Shopify webhooks
What Sumeru subscribes to
Sumeru subscribes to ~25 Shopify webhook topics. The list is declared in app installation; merchants approve at OAuth.
Topic catalog
Customer events
| Topic | Use |
|---|---|
customers/create | New customer → create Customer 360 row |
customers/update | Update Customer 360 |
customers/delete | (Pre-redact lifecycle) |
Order events
| Topic | Use |
|---|---|
orders/create | New order → attribution + journey enrollment |
orders/updated | Status changes |
orders/cancelled | Reverse fulfillment journeys |
orders/fulfilled | Trigger review-request journey |
orders/paid | Trigger post-purchase upsell |
Product / inventory
| Topic | Use |
|---|---|
products/create | Sync to multichannel feeds |
products/update | Sync changes |
products/delete | Remove from feeds |
inventory_levels/update | Real-time stock sync to marketplaces |
Cart events
| Topic | Use |
|---|---|
carts/create | Track for cart-recovery |
carts/update | Update tracking |
checkouts/create | Pre-purchase attribution touchpoint |
checkouts/update | Cart-abandonment trigger |
App lifecycle
| Topic | Use |
|---|---|
app/uninstalled | Trigger 30-day data retention countdown |
app_subscriptions/update | Plan-tier change |
GDPR (mandatory)
| Topic | Use |
|---|---|
customers/data_request | Export customer data |
customers/redact | Erase customer data |
shop/redact | Erase entire shop's data (after uninstall + 30d) |
HMAC verification
Shopify signs every webhook with HMAC-SHA256:
Header: X-Shopify-Hmac-Sha256: <base64>
Body: raw JSON
Verification:
import crypto from 'node:crypto';
function verifyShopifyWebhook(rawBody, hmacHeader, sharedSecret) {
const computed = crypto
.createHmac('sha256', sharedSecret)
.update(rawBody)
.digest('base64');
try {
return crypto.timingSafeEqual(
Buffer.from(hmacHeader),
Buffer.from(computed)
);
} catch {
return false;
}
}
Fail = 401, no processing.
Payload examples
orders/create (excerpt)
{
"id": 5234567890,
"email": "jane@example.com",
"created_at": "2026-05-10T14:23:00Z",
"total_price": "67.50",
"currency": "USD",
"customer": {
"id": 9876543210,
"email": "jane@example.com"
},
"line_items": [ ... ]
}
Full Shopify payload schemas: Shopify Webhook Reference.
GDPR webhook contract
Shopify mandates 3 GDPR webhooks for every app:
customers/data_request — export
When fired:
- Sumeru collects all customer data (Customer 360, events, messages, attributions, opt-ins)
- Generates JSON export
- Posts back to merchant's contact email or
data_request_urlper Shopify's contract - Logs to GdprRequest with status=
completed
SLA per Shopify: 30 days.
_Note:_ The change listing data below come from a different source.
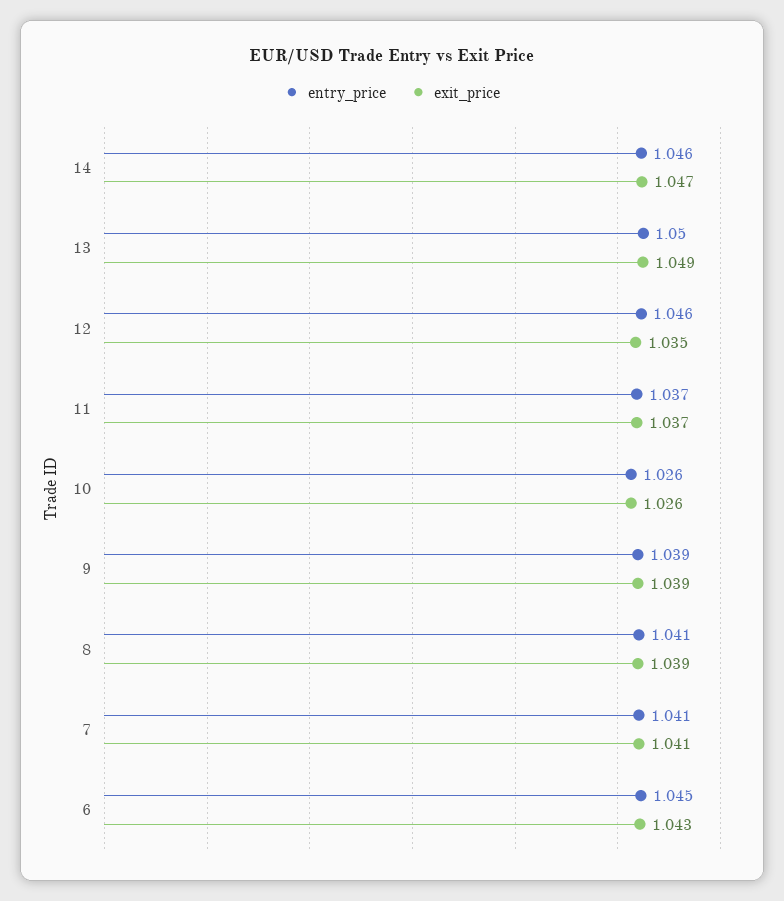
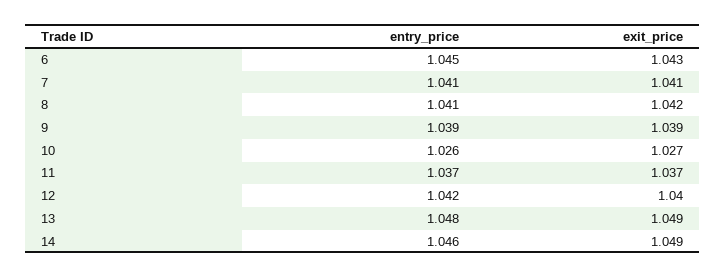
  {
    "entry_price": {
      "14": 1.046,
-     "13": 1.05,
+     "13": 1.048,
-     "12": 1.046,
+     "12": 1.042,
      "11": 1.037,
      "10": 1.026,
      "9": 1.039,
      "8": 1.041,
      "7": 1.041,
      "6": 1.045
    },
    "exit_price": {
-     "14": 1.047,
+     "14": 1.049,
      "13": 1.049,
-     "12": 1.035,
+     "12": 1.04,
      "11": 1.037,
-     "10": 1.026,
+     "10": 1.027,
      "9": 1.039,
-     "8": 1.039,
+     "8": 1.042,
      "7": 1.041,
      "6": 1.043
    }
  }

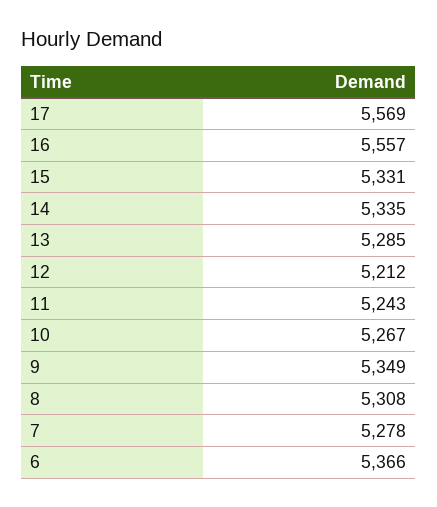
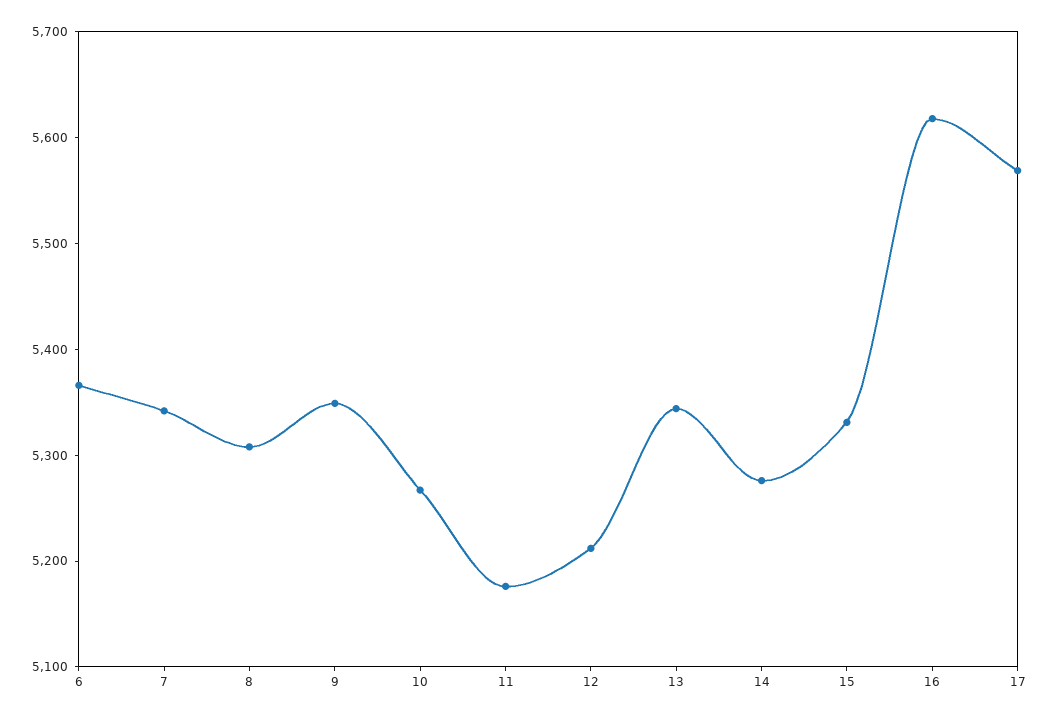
  {
    "17": 5569,
-   "16": 5557,
+   "16": 5620,
    "15": 5331,
-   "14": 5335,
+   "14": 5280,
-   "13": 5285,
+   "13": 5340,
    "12": 5212,
-   "11": 5243,
+   "11": 5180,
    "10": 5267,
    "9": 5349,
    "8": 5308,
-   "7": 5278,
+   "7": 5340,
    "6": 5366
  }

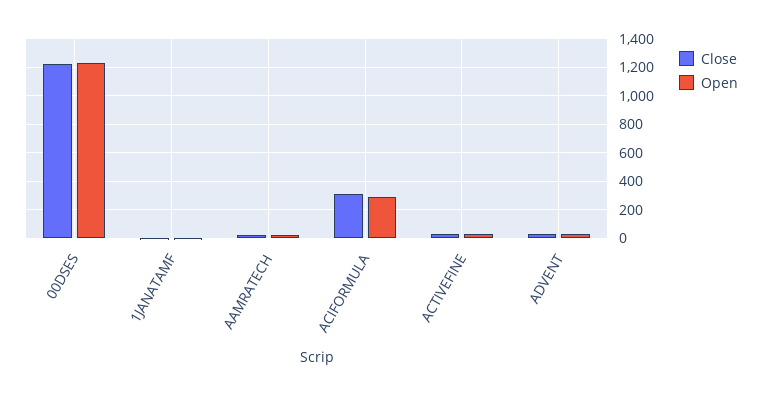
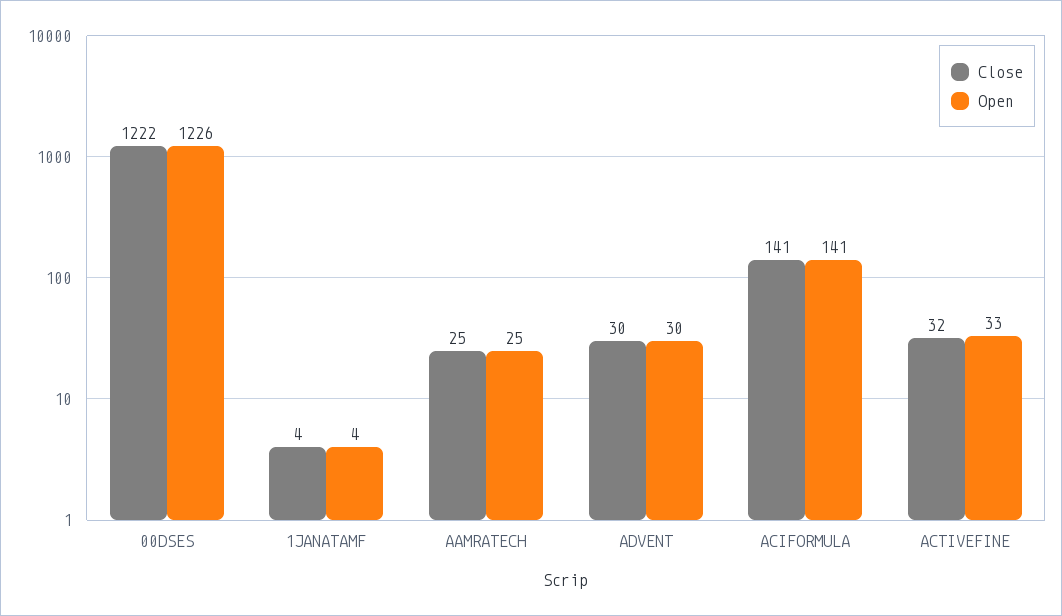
  {
    "Close": {
      "00DSES": 1222,
      "1JANATAMF": 4,
      "AAMRATECH": 25,
-     "ACIFORMULA": 300,
+     "ACIFORMULA": 141,
      "ACTIVEFINE": 32,
      "ADVENT": 30
    },
    "Open": {
      "00DSES": 1226,
      "1JANATAMF": 4,
      "AAMRATECH": 25,
-     "ACIFORMULA": 300,
+     "ACIFORMULA": 141,
      "ACTIVEFINE": 33,
      "ADVENT": 30
    }
  }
Sumeru typically delivers within 1 hour.
customers/redact — erase
When fired:
- Run erase pipeline
- PII nulled in Customer 360
- Identity links deleted
- Active journeys exited
- Audit log written
SLA per Shopify: 30 days. Sumeru typically processes immediately.
shop/redact — full data erase
Fired 30 days after app uninstall. Removes all shop data permanently.
Idempotency
Each Shopify webhook has unique X-Shopify-Webhook-Id header.
Sumeru uses this for dedup.
Retry behavior
Shopify retries failed webhooks up to 48 hours with exponential backoff. Sumeru acks within 2 sec to avoid unnecessary retries.
Common gotchas
"Not receiving customers/redact webhooks." Verify Sumeru is registered in your Shopify GDPR webhook section. Re-install if missing.
"Order webhook arrived after Sumeru was already in maintenance." Shopify will retry; on next online cycle, queue drains.